A federal judge will decide whether to block Mississippi from using three drugs when it puts inmates to death, and his ruling could determine whether the state carries out its next execution in about two weeks.
U.S. District Judge Henry Wingate heard several hours of arguments Monday in a lawsuit filed in 2015 on behalf of some Mississippi death row inmates. Wingate noted that one of the plaintiffs in the lawsuit, Thomas Edwin Loden Jr., is facing a Dec. 14 execution date, which was recently set by the Mississippi Supreme Court.
“The court is going to move expeditiously on this matter,” Wingate said, an indication that he could issue a decision within days.
The mother of the 16-year-old girl killed by Loden watched the court hearing.
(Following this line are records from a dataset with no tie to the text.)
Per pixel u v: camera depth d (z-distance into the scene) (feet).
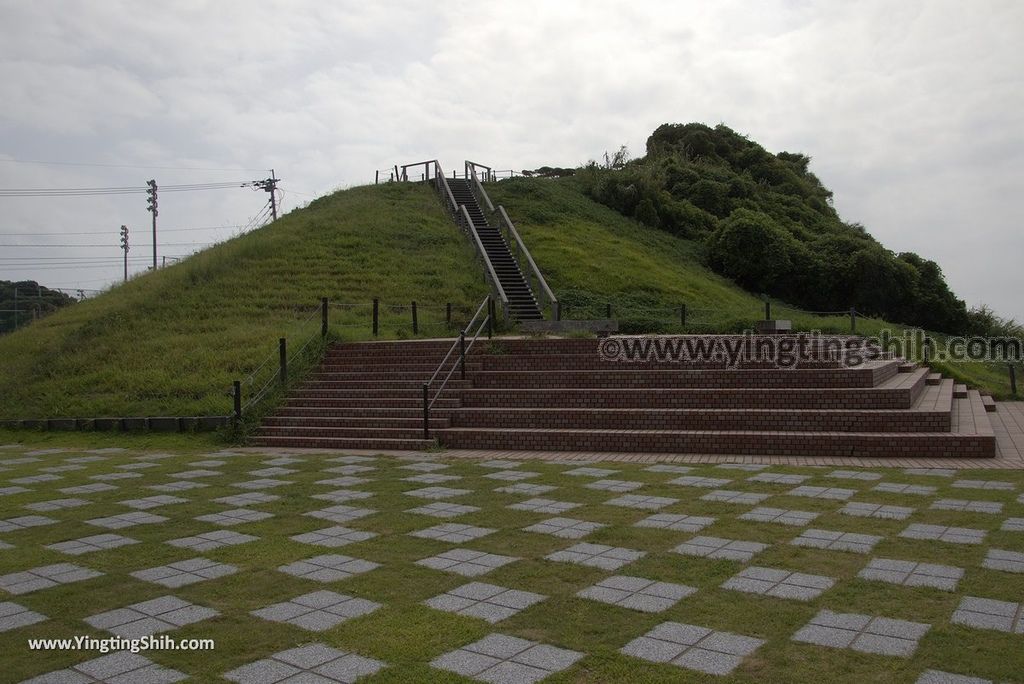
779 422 37.11
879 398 36.99
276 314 71.51
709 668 13.21
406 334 62.18
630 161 167.94
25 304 149.89
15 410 55.11
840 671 13.00
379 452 40.52
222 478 33.81
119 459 40.68
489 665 13.55
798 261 113.50
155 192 166.09
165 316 70.28
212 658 14.19
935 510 24.04
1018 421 45.06
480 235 100.27
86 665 13.99
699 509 25.08
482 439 40.42
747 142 196.85
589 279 93.35
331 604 16.93
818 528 22.33
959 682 12.50
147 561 20.65
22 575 19.60
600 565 19.29
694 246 126.41
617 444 37.76
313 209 116.16
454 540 22.06
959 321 113.80
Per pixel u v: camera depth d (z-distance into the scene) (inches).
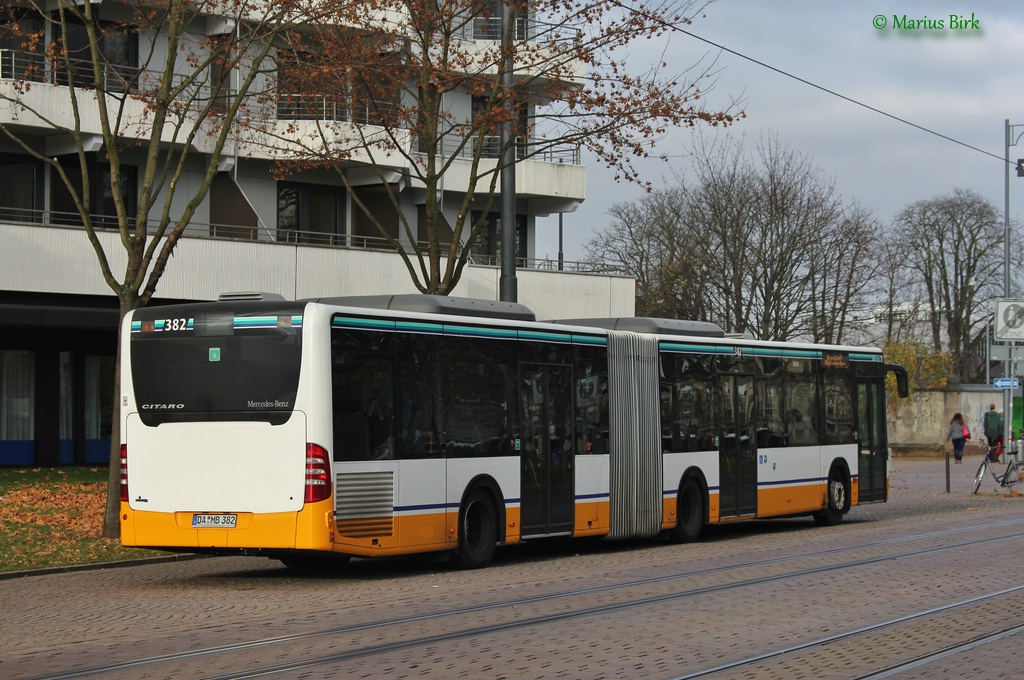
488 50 1027.9
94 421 1317.7
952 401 2561.5
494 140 1529.3
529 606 505.0
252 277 1254.3
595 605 507.8
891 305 2652.6
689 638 428.1
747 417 877.8
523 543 824.3
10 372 1261.1
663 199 2281.0
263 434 580.1
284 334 580.7
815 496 937.5
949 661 390.9
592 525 738.2
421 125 961.5
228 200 1354.6
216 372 591.8
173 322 604.1
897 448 2255.2
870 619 473.1
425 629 445.4
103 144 1245.1
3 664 384.2
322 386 574.9
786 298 1923.0
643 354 791.7
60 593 566.3
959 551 729.0
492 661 382.9
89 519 810.8
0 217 1217.4
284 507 573.6
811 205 1934.1
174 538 594.6
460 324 655.8
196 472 592.4
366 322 600.4
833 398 968.9
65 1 796.0
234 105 795.4
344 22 986.7
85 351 1306.6
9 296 1146.7
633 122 902.4
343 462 582.2
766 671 371.2
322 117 1306.6
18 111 1179.3
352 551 583.2
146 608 510.0
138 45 1285.7
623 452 767.1
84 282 1166.3
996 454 1318.9
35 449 1273.4
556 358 721.0
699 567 654.5
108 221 1274.6
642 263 2452.0
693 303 2094.0
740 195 1950.1
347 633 436.8
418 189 1486.2
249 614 488.4
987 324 2637.8
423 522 623.5
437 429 635.5
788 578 601.9
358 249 1327.5
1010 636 437.4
Wanda Farris of Fulton said she has waited 22 years for justice for her daughter, Leesa Gray.
“She was a sweet Christian girl, loved the Lord, had a lot of life ahead of her,” Farris told reporters outside the courtroom.
Farris' best friend, Sondra Pearce, was also in court to listen. She said she taught Leesa in kindergarten, and she didn't like hearing the judge and attorneys discuss whether Loden might feel pain during an execution.
“Let's talk about Leesa and the inhumane things he put her through,” Pearce said outside the courtroom.
Wingate requested a sworn statement from Mississippi Corrections Commissioner Burl Cain about the state’s current stock of execution drugs.
Gerald Kucia, a Mississippi special assistant attorney general, told Wingate that none of the execution drugs currently in stock are expired. He said some expired execution drugs were recently destroyed by the Mississippi Bureau of Narcotics.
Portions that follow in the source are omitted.